The Savannah Cat is a beautiful, exotic cat. It is a domesticated hybrid cat breed. This cat is bred by mating a domestic cat with a serval- a medium sized African cat with large ears. It has been popular with cat breeders since it was first bred in 1986. In 2001, the International Cat Association began recognizing it as an official breed.
These cats are very social and are often compared to dogs due to their loyal nature. They can also be taught how to play fetch and enjoy taking walks on a leash.
Traits and Features of the Savannah Cat
Savannah cats are one of the largest domesticated cat breeds. Weights range from 7 to 30lbs. Males are generally bigger than females. Also, cats which are closer in generation to the original African ancestor will be larger in size than those lower down the gene line.
Their coat and coloring is dependent on the domestic cat used for breeding. Spots only occur on early generations, unless the breeding occurs with naturally spotted cats. There are various colorings accepted by TICA, including: brown-spotted tabby (cool to warm brown, tan or gold with black or dark brown spots), silver-spotted tabby (silver coat with black or dark grey spots), black (black with black spots), and black smoke (black-tipped silver with black spots). Although you can find them with different coats, those are the only ones accepted as full-bred and in competition.
Savannah cats have a very “wild” look to them. This is due to some very distinct features. The first is, of course, the coat and coloring. Other “wild” features include: wide, rounded, deeply cupped ears; fat puffy noses, hooded eyes, and long legs.
It can be quite difficult to breed a Savannah Cat. The gestation period for servals and domestic cats is different (65 and 75 days respectively). Many pregnancies are absorbed or aborted.

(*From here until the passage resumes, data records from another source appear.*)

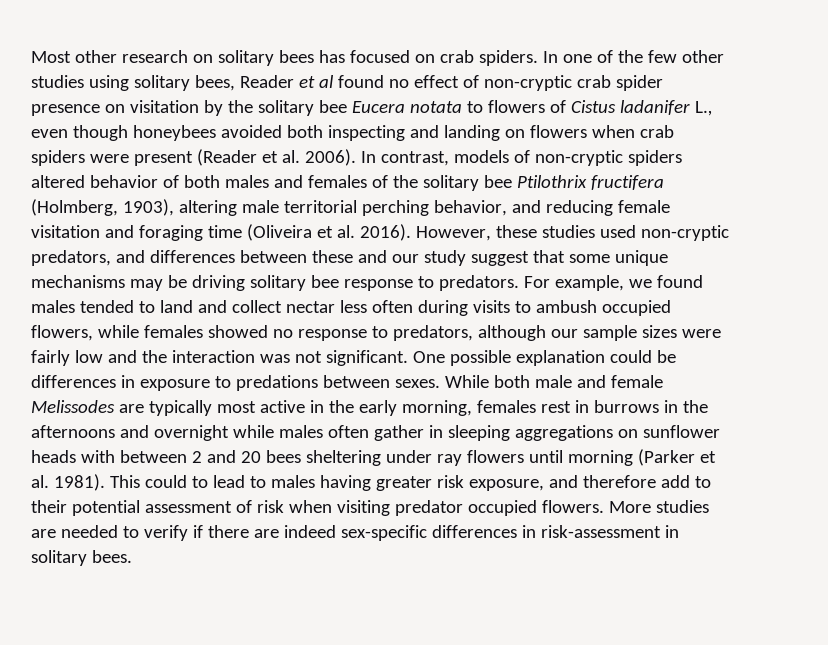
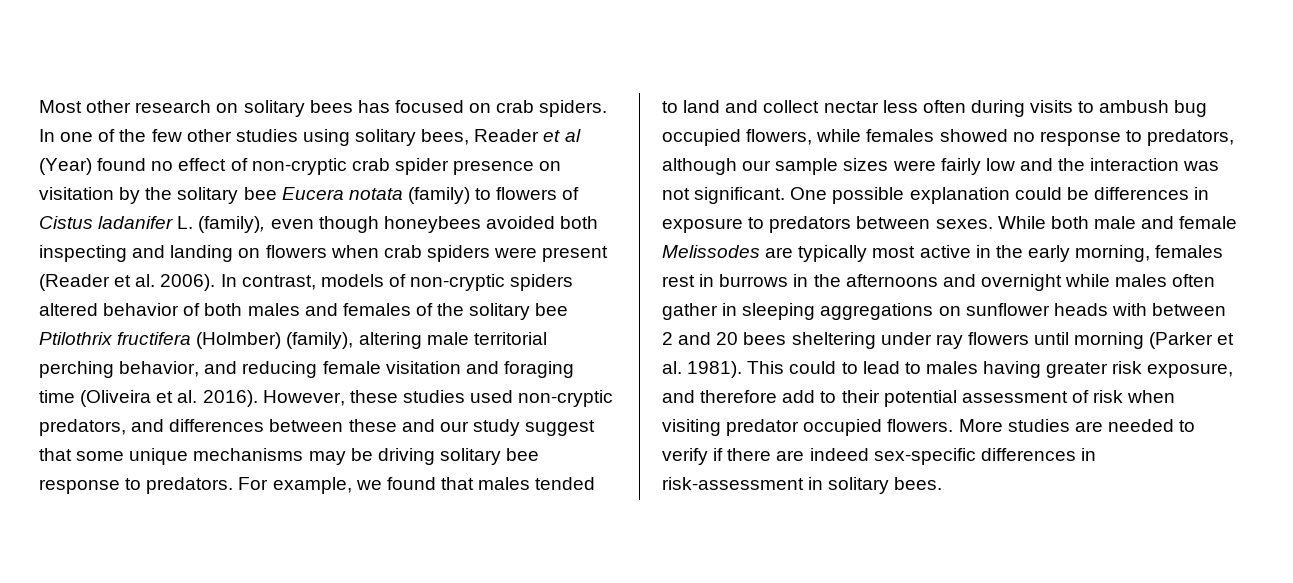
(334, 81) none -> [39,158,92,175] (Year)
(462, 107) none -> [407,187,470,204] (family)
[694,101,713,116] L., -> [177,216,266,233] L. (family),
[31,199,174,216] (Holmberg, 1903), -> [196,332,354,349] (Holmber) (family),
(703, 281) none -> [440,477,474,490] that
(597, 306) none -> [1174,100,1208,117] bug
[235,375,318,391] predations -> [769,216,852,233] predators

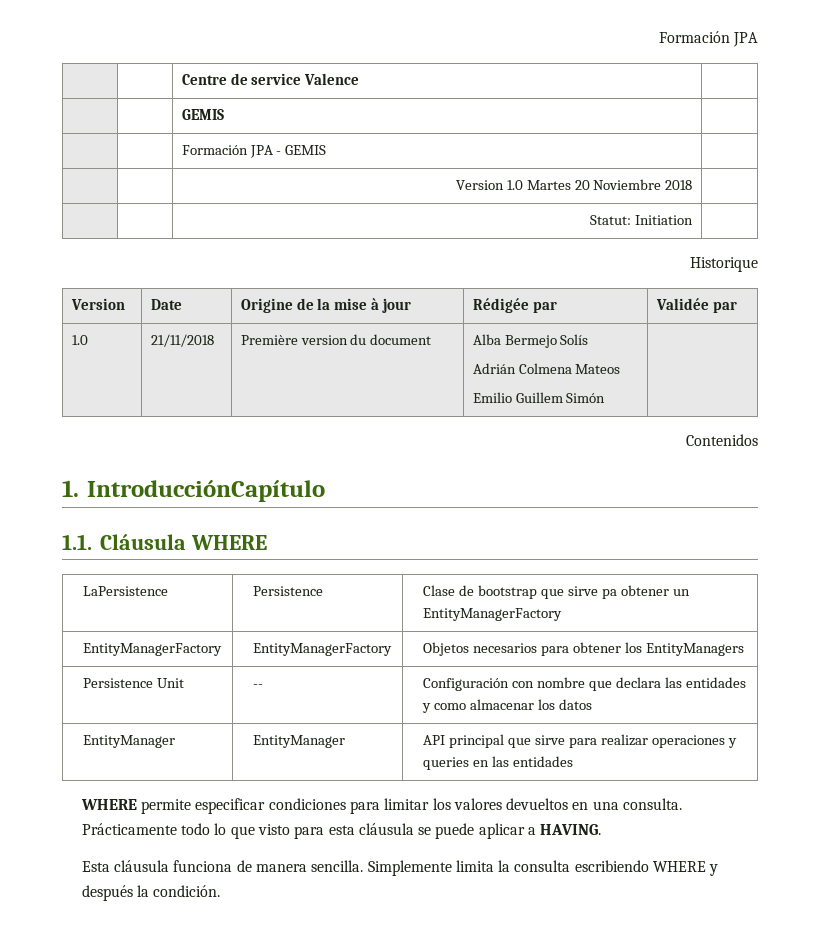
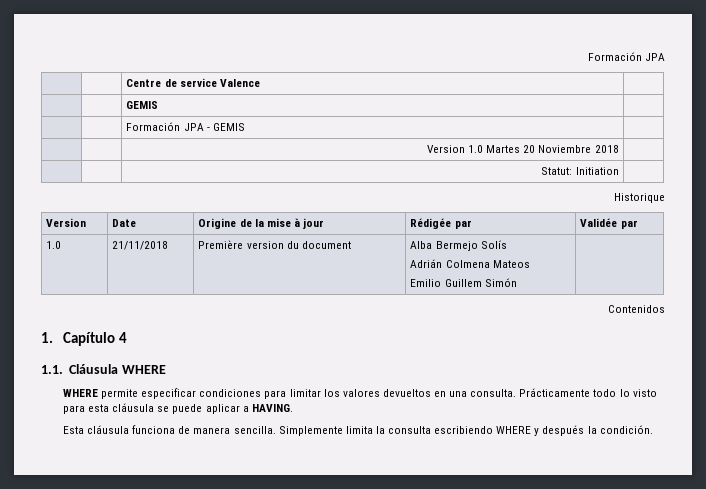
[87,480,325,502] IntroducciónCapítulo -> [63,332,127,346] Capítulo 4
[83,586,169,596] [253,586,324,596] [423,585,690,599] [423,608,563,621] [83,643,223,656] [253,643,393,656] [423,642,744,656] [83,678,185,688] [253,684,264,688] [423,677,746,691] [422,699,593,713] [83,735,176,748] [253,735,346,748] [423,734,737,748] [423,756,574,770] // LaPersistence | Persistence | Clase de bootstrap que sirve pa obtener un EntityManagerFactory // EntityManagerFactory | EntityManagerFactory | Objetos necesarios para obtener los EntityManagers // Persistence Unit | -- | Configuración con nombre que declara las entidades y como almacenar los datos // EntityManager | EntityManager | API principal que sirve para realizar operaciones y queries en las entidades -> (166, 369) none
[230,826,255,839] que -> (630, 393) none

Savannah Cats are often compared to dogs in that they are loyal, follow their owners around, and can even be trained to walk on a leash. Early exposure to people and pets are key to a Savannah cats’ friendliness as an adult.
They have very good jumping abilities. They can leap up to 8 feet high from standing. They are very curious and can potentially get into a lot of trouble if you are not careful! Unlike most cats, Savannah Cats do not fear water and actually enjoy playing in it! Don’t be surprised if the cat tries to jump into the bath while the water’s running.
A common health problem in Savannah Cats is Hypertrophic Cardiomyopathy. It is also a condition which affects many purebreds.